**What the task asks**
Copy out the rows below word for word, starting at the very first line and stopping after the line that contains "genus: Vacciniina", which you should include.

-- Start of Data listing --

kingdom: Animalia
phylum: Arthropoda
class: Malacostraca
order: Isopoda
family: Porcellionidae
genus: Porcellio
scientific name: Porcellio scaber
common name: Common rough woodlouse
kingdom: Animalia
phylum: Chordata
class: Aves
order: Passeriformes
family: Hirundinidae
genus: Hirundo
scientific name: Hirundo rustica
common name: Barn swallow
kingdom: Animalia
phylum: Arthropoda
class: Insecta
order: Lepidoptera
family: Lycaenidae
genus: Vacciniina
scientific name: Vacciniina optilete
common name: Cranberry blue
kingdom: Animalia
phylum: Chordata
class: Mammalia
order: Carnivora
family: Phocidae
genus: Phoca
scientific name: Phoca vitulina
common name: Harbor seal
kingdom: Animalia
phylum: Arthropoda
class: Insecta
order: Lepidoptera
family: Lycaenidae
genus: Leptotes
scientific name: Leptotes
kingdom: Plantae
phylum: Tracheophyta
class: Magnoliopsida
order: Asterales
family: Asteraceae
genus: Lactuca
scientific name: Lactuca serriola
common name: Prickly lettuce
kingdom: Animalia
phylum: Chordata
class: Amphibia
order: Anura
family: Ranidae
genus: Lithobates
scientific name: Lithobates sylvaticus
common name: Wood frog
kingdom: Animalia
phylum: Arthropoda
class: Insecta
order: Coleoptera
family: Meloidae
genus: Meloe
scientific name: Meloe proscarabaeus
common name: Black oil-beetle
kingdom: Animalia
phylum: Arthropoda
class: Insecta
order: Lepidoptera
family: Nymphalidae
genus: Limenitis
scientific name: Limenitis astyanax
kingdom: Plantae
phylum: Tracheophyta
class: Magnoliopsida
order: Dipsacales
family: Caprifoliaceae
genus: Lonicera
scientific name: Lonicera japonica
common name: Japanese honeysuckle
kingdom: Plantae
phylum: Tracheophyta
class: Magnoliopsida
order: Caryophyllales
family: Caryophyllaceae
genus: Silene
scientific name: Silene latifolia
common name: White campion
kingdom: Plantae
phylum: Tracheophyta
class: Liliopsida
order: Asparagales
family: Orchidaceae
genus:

-- End of Data listing --

**Finished answer**
kingdom: Animalia
phylum: Arthropoda
class: Malacostraca
order: Isopoda
family: Porcellionidae
genus: Porcellio
scientific name: Porcellio scaber
common name: Common rough woodlouse
kingdom: Animalia
phylum: Chordata
class: Aves
order: Passeriformes
family: Hirundinidae
genus: Hirundo
scientific name: Hirundo rustica
common name: Barn swallow
kingdom: Animalia
phylum: Arthropoda
class: Insecta
order: Lepidoptera
family: Lycaenidae
genus: Vacciniina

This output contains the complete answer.